Solardach für Ihre Terrasse: Im Schatten sitzen, ein Buch lesen, einen Tee trinken und mit einem guten Gewissen Strom erzeugen. All das ist heute dank eines Solardachs möglich. Wir stellen die Vorteile vor.

Wer oft durch ländliche Gebiete fährt, dem wird es sicherlich bereits aufgefallen sein: Immer mehr Häuser in Deutschland werden mit Solarzellen auf den Dächern ausgestattet. Eigenheimbesitzer scheinen die Vorteile erkannt zu haben. Schließlich können diese dank der Installation eines Solardachs viel Geld sparen. Denn die Installation eines Solardachs bedeutet für den Eigenheimbesitzer eine große Unabhängigkeit von größeren Netzbetreibern. Ein Solardach ist quasi eine Art kostenlose Quelle für Strom.

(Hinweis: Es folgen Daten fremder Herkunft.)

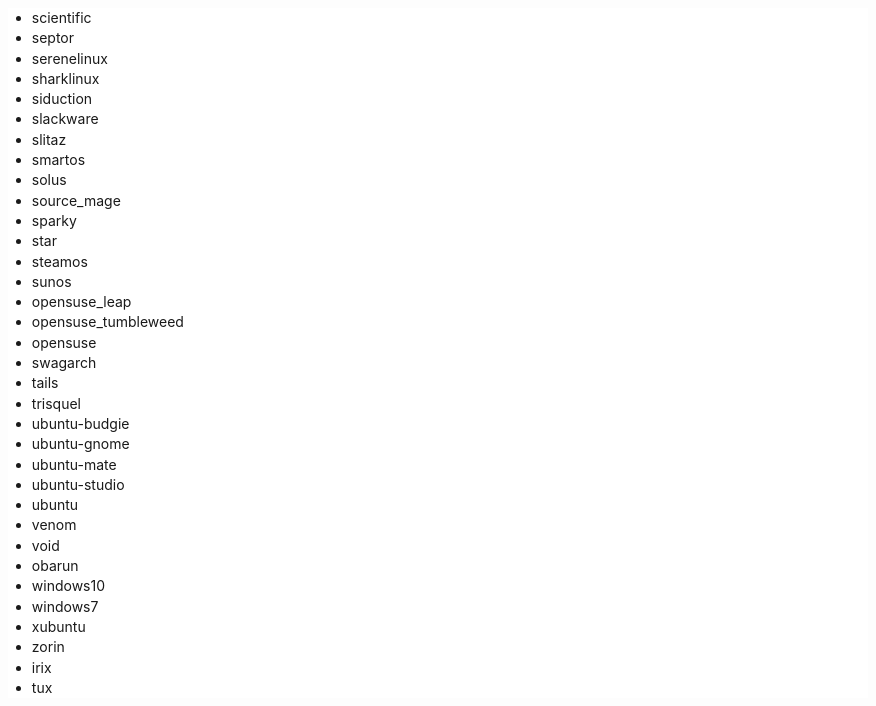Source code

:  - scientific
 - septor
 - serenelinux
 - sharklinux
 - siduction
 - slackware
 - slitaz
 - smartos
 - solus
 - source_mage
 - sparky
 - star
 - steamos
 - sunos
 - opensuse_leap
 - opensuse_tumbleweed
 - opensuse
 - swagarch
 - tails
 - trisquel
 - ubuntu-budgie
 - ubuntu-gnome
 - ubuntu-mate
 - ubuntu-studio
 - ubuntu
 - venom
 - void
 - obarun
 - windows10
 - windows7
 - xubuntu
 - zorin
 - irix
 - tux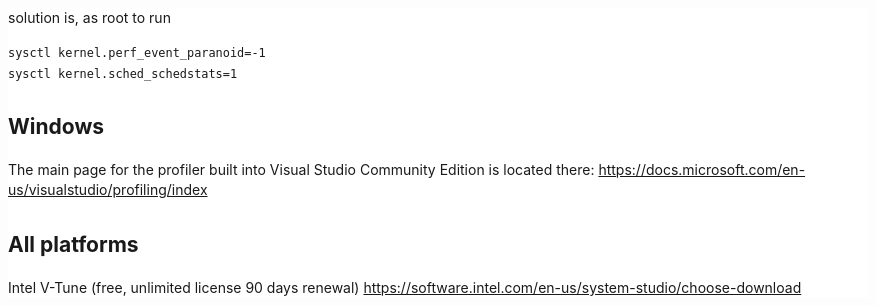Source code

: solution is, as root to run

    sysctl kernel.perf_event_paranoid=-1
    sysctl kernel.sched_schedstats=1

## Windows
The main page for the profiler built into Visual Studio Community Edition is located there:  https://docs.microsoft.com/en-us/visualstudio/profiling/index

## All platforms

Intel V-Tune (free, unlimited license 90 days renewal) https://software.intel.com/en-us/system-studio/choose-download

Wie funktioniert ein Solardach?

Bevor wir darauf zu sprechen kommen, welche Vorteile ein Solardach genau hat, sollten wir erstmal klären, wie ein Solardach bzw. eine Photovoltaik Solaranlage überhaupt funktioniert.

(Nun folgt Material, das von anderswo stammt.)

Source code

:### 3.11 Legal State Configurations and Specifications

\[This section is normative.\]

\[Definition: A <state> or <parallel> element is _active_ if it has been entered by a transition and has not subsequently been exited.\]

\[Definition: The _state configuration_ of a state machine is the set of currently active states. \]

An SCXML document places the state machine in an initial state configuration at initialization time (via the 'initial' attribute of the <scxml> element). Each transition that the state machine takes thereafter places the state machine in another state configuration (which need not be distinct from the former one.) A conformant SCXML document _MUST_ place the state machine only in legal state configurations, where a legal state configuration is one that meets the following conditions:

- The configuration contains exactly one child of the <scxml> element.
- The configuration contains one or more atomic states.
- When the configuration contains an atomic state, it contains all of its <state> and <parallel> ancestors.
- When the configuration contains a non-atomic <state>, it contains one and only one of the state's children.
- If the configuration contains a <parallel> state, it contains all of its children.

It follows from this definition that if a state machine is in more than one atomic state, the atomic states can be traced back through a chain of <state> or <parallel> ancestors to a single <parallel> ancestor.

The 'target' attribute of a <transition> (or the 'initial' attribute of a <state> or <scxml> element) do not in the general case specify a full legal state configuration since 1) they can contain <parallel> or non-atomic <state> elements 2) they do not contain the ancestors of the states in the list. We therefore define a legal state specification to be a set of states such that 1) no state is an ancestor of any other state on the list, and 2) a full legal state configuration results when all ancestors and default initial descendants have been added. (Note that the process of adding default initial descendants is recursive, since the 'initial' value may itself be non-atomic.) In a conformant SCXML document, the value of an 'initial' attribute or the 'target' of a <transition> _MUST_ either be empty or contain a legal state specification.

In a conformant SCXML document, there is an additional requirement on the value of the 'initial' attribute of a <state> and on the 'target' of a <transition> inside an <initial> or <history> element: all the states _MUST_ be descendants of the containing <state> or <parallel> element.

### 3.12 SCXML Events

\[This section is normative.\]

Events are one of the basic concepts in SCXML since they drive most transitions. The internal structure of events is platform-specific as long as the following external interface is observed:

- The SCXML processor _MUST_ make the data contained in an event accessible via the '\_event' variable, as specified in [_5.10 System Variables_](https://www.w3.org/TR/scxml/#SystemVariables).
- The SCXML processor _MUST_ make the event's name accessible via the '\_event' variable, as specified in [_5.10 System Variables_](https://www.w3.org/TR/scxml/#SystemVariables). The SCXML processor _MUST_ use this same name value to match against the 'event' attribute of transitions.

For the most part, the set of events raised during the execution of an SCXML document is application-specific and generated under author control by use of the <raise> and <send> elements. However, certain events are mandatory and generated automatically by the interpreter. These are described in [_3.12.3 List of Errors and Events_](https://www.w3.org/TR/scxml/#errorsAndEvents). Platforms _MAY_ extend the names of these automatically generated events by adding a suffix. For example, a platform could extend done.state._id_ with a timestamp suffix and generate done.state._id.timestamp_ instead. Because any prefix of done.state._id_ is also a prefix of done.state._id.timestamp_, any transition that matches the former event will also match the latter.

Das Prinzip einer Photovoltaik Solaranlage ist ganz simpel: Sonnenlicht fällt auf die Solarzellen und erzeugen daraus Strom. Die einzelnen Zellen werden zu größeren Solarmodulen verschaltet. Diese wiederum werden zu einem Solargenerator zusammengeführt. Der hier erzeugte Gleichstrom wird dann über einen Wechselrichter zu Wechselstrom umgewandelt. Diese Umwandlung kann in das eigene Stromnetz eingespeist werden, was sie letztendlich als Stromenergie nutzen können.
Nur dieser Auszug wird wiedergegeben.